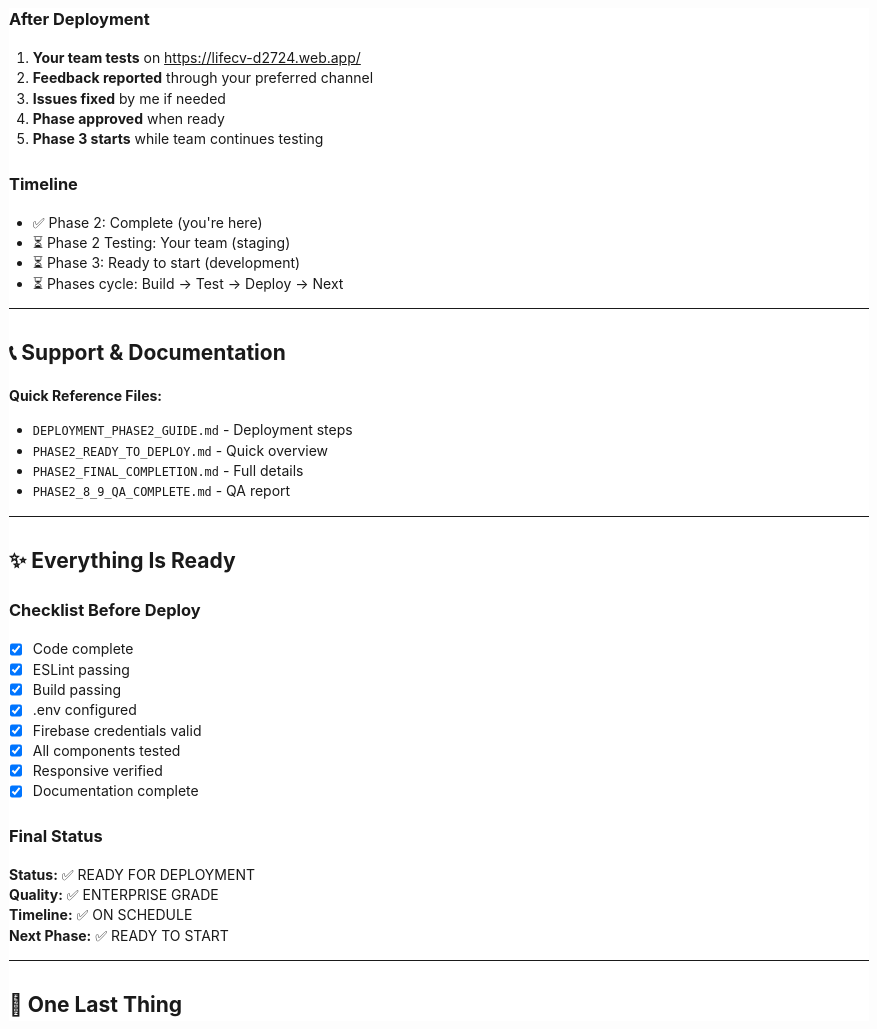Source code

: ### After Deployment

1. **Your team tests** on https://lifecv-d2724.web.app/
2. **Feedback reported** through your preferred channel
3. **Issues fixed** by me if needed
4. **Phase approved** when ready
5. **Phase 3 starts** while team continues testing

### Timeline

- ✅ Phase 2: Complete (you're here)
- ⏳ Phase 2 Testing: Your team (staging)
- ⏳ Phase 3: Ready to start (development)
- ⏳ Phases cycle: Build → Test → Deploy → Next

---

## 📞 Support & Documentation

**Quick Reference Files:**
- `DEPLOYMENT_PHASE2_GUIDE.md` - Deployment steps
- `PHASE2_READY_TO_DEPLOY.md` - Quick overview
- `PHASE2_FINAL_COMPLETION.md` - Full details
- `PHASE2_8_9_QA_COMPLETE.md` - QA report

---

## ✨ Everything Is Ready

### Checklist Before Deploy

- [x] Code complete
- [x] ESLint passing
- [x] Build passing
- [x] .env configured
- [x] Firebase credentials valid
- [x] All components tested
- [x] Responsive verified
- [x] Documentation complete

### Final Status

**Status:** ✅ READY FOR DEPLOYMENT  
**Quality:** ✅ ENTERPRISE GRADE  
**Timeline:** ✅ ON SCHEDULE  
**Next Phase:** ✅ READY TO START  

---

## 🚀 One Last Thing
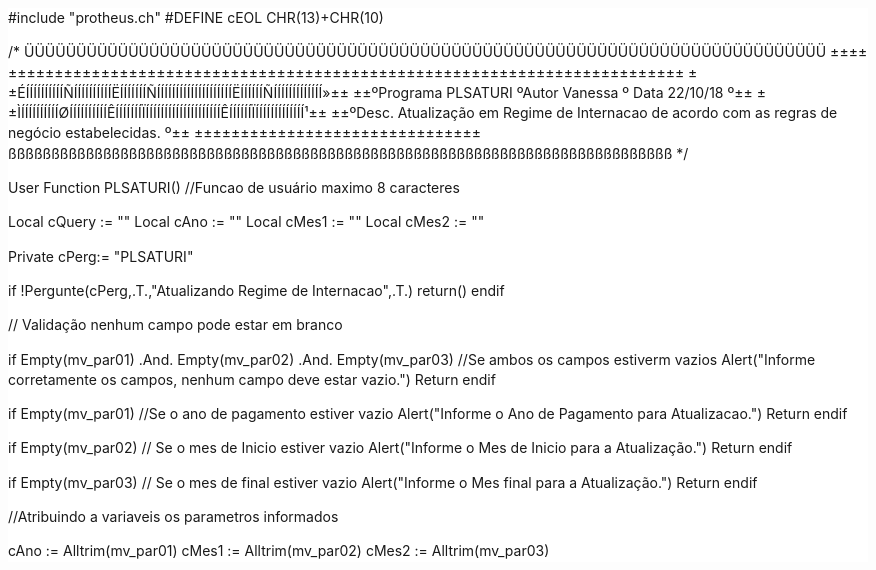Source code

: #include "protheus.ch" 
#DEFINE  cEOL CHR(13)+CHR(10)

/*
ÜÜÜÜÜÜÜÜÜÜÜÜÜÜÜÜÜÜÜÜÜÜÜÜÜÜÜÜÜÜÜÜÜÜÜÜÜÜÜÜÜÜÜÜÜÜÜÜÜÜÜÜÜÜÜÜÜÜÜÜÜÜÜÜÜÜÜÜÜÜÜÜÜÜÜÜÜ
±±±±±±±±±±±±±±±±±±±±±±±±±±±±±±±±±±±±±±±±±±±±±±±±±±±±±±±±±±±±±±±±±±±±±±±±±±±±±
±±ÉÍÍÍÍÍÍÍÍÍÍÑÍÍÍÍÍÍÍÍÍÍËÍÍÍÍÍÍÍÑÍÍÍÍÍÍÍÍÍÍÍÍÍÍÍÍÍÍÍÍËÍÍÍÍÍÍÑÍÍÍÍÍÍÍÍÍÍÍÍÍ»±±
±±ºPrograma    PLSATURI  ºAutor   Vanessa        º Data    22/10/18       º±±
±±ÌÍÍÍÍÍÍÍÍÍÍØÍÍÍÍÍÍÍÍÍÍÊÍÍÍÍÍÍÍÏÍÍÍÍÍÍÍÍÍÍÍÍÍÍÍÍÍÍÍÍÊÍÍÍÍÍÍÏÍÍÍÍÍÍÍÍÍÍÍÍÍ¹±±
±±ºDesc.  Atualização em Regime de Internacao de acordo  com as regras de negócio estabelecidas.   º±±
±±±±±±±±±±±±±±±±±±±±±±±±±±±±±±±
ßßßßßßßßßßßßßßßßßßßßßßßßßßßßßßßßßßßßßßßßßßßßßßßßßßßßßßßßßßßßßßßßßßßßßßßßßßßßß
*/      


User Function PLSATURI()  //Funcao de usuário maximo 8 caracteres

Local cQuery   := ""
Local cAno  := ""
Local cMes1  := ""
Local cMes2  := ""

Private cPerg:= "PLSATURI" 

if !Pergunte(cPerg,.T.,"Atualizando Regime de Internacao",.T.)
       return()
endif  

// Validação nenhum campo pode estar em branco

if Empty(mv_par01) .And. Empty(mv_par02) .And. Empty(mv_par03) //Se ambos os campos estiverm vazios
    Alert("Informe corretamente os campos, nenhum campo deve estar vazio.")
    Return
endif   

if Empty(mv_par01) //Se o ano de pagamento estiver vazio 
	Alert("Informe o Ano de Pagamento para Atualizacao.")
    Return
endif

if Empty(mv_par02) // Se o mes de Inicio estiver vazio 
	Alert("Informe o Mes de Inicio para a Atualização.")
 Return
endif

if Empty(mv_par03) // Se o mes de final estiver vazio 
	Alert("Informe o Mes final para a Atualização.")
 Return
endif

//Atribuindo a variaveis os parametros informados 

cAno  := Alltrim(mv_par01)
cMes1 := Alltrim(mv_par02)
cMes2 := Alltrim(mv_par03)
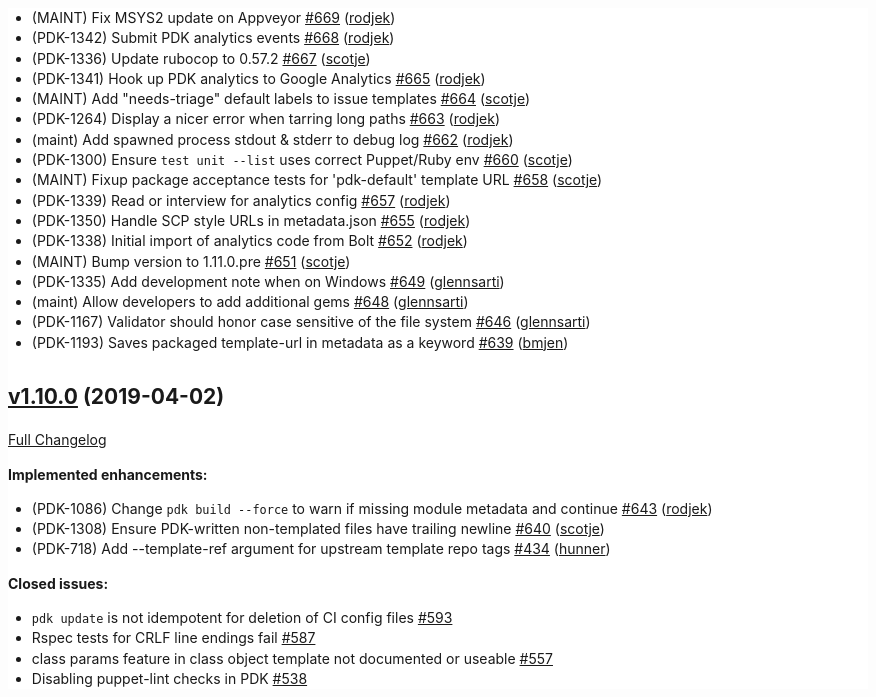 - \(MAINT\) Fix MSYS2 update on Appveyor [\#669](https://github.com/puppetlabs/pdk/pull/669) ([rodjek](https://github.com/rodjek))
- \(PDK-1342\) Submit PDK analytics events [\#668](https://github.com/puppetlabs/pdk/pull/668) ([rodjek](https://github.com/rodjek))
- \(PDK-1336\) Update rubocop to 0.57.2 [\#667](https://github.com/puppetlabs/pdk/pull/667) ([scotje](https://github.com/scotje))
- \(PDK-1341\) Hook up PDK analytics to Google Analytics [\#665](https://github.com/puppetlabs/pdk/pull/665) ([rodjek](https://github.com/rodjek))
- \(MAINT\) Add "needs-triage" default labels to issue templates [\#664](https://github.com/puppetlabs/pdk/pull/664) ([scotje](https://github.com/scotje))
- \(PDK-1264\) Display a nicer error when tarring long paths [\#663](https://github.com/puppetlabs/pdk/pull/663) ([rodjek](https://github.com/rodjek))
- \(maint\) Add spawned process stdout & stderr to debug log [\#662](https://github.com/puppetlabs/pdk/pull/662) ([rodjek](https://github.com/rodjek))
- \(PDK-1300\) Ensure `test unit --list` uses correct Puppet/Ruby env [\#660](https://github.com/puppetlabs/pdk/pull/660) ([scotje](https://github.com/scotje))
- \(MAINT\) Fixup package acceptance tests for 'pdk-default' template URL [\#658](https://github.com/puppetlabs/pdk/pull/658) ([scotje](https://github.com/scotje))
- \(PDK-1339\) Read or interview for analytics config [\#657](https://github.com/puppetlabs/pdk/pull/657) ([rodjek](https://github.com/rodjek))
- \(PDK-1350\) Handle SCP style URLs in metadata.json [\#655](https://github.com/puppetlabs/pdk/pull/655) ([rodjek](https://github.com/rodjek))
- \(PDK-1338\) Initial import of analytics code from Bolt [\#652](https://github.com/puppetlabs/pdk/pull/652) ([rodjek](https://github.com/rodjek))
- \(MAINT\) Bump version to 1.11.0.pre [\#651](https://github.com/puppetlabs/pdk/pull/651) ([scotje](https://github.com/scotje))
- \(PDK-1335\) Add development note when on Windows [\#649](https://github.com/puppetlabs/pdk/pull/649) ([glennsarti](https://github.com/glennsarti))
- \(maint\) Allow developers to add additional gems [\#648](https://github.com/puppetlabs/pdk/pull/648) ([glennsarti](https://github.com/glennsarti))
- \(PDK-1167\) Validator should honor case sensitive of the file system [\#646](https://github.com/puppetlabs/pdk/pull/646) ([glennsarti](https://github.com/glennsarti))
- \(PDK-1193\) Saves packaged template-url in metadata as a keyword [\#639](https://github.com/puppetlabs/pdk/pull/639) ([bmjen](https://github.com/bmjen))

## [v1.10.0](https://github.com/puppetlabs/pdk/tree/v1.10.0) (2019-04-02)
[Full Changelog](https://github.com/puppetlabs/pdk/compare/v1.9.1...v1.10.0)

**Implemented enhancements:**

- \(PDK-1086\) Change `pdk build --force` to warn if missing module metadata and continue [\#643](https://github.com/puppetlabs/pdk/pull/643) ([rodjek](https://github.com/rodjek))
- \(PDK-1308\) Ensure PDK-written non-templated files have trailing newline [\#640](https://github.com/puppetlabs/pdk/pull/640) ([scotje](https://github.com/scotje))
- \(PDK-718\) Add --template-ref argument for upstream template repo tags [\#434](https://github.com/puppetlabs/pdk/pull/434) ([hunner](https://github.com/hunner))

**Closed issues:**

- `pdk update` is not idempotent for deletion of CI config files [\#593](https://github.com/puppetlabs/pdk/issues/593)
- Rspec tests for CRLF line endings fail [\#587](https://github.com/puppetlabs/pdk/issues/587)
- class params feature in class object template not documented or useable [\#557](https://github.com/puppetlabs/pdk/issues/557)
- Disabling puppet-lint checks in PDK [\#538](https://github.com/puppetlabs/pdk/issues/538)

***

#### [Problem requirements]
Out of the material above, select every line that holds the string "Alltrim".

#### [Written answer]
cAno  := Alltrim(mv_par01)
cMes1 := Alltrim(mv_par02)
cMes2 := Alltrim(mv_par03)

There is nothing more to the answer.